Despite the high filling rate, fear currently reigns on the gas market. European gas reserves are currently 94% full. In the Netherlands, the counter has now even passed 96%. Until now, the almost completely full gas reserves have ensured calm on the European gas market, but now that the heating season is approaching, nervousness on the market seems to be increasing. Last week, European states decided to stop filling gas reserves in order to reduce gas prices. Given the continued upward momentum, European countries appear to be abandoning the strategy. Now that winter is approaching, the risk that the gas reserves will not be fully filled no longer seems to outweigh the lower purchasing prices.

Norway and the United States
There are also two direct reasons for the higher gas price. Perhaps the most important is the extension of maintenance at the Norwegian Skarv gas field. The work was expected to be completed during the weekend of October 2. However, the deadline has now been pushed back to the morning of October 8. This puts a lot of pressure on the gas market, as Norway is the main supplier to EU member states.

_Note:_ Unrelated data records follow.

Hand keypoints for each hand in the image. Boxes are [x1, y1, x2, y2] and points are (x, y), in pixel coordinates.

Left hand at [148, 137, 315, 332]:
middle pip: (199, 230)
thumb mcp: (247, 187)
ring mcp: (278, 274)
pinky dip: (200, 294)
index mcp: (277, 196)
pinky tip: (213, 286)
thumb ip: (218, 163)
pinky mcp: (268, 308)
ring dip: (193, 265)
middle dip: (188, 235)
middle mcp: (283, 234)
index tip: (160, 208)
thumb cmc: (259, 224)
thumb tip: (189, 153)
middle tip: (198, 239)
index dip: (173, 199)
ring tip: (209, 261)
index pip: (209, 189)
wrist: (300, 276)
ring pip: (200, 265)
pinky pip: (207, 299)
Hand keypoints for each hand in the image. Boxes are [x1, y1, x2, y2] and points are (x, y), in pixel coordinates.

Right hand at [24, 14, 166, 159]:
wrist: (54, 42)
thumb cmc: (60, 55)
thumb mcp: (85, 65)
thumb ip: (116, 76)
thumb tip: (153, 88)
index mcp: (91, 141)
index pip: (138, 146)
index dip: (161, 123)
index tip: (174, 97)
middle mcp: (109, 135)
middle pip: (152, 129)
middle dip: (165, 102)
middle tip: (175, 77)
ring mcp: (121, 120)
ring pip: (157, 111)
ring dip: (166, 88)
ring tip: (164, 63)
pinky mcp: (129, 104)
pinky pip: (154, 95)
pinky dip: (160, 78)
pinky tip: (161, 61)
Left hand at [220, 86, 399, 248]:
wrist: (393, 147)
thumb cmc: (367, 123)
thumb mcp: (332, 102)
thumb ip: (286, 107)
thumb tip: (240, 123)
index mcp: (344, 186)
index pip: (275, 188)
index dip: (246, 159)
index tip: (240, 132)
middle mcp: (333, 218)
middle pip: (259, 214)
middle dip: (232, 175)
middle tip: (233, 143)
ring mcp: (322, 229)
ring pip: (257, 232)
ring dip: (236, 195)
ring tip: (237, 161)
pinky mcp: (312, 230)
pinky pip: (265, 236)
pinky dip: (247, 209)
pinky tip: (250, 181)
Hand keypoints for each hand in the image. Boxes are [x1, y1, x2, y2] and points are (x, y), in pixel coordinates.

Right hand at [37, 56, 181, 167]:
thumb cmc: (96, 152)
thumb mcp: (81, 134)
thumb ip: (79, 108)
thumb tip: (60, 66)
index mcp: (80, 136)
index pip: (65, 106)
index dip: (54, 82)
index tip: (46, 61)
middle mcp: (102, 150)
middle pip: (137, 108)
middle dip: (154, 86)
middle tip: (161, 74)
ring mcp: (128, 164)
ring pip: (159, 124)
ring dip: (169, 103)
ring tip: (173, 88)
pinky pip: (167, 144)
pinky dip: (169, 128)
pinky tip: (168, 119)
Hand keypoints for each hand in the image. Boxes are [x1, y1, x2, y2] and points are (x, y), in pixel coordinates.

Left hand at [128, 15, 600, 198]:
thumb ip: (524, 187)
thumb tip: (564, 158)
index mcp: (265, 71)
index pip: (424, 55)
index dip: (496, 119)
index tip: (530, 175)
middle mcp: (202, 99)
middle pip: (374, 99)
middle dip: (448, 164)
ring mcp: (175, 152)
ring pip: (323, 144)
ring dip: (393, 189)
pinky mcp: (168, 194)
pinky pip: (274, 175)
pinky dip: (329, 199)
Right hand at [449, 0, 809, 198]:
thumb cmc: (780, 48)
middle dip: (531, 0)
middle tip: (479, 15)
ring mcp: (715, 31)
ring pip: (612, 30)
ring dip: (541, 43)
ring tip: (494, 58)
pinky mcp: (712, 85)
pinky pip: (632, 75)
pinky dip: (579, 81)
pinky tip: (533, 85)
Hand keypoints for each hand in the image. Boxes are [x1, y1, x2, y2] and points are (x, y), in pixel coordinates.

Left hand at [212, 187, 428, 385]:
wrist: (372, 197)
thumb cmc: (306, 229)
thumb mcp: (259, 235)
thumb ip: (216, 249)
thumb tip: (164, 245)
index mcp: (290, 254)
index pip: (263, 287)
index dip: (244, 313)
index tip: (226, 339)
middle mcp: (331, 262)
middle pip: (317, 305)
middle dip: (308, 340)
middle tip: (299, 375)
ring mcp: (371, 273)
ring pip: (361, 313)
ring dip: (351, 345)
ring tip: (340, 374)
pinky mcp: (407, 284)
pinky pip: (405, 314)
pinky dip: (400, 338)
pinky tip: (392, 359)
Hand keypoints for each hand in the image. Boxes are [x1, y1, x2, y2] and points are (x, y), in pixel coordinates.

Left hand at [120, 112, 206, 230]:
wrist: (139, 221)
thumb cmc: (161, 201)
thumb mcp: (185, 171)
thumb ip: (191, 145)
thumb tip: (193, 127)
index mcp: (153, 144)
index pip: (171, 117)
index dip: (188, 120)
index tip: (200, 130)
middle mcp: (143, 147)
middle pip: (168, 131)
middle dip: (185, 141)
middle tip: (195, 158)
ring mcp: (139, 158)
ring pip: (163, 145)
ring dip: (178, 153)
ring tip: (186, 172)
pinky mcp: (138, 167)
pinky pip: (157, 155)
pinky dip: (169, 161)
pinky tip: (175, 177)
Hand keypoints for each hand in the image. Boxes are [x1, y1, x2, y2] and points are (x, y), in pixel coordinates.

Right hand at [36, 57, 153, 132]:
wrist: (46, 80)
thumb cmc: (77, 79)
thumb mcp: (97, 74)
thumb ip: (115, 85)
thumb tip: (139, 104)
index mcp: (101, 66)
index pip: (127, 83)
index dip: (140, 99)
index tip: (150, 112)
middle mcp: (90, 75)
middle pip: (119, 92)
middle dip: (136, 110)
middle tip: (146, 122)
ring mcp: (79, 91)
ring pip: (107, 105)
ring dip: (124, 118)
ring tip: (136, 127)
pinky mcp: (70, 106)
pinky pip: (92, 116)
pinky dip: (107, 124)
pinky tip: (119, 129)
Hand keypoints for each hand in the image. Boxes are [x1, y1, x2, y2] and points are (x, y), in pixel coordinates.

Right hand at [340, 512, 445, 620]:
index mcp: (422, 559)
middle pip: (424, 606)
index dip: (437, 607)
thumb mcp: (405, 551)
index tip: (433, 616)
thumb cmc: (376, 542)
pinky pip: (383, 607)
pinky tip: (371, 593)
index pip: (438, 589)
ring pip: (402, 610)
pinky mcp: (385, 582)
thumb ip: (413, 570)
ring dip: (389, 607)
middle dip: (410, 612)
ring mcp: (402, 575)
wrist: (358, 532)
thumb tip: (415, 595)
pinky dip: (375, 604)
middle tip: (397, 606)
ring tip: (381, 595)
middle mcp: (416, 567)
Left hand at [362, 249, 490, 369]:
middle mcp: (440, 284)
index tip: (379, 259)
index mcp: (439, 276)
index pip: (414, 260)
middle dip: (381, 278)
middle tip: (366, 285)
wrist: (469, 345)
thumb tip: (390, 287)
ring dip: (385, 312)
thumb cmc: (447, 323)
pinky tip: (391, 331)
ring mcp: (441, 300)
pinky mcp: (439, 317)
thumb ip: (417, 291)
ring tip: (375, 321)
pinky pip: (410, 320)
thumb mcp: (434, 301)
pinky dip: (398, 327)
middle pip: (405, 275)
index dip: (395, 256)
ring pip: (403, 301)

Now that the disruption continues for longer, Member States will have to rely on more expensive LNG from the United States in particular for longer. It does not help that the LNG supply from that country also appears to be experiencing disruptions. Gas supplies to America's largest LNG facility Sabine Pass have fallen by about 18%, Bloomberg data shows. The fact that the market reacts strongly to the news is due to a lot of uncertainty about the situation. Parent company Cheniere Energy refuses to comment on Bloomberg's findings. This leaves us guessing as to both the severity and duration of the situation.

Chevron strike ends
However, the end of the strikes at Chevron in the Australian LNG sector appears to have dampened the gas price increase somewhat. The stop to the strikes provides counter pressure against the lower American supply. The strike threatened to jeopardize the supply of 5% to 7% of the world's available LNG. Although Australia mainly sells its LNG to the Asian market, the strikes also affect the European gas market. If Australian imports disappear, Asian demand for American LNG would increase, which would also increase deliveries to the European market. It seems that the effects were not too bad. To date, Chevron has been able to meet all of its obligations.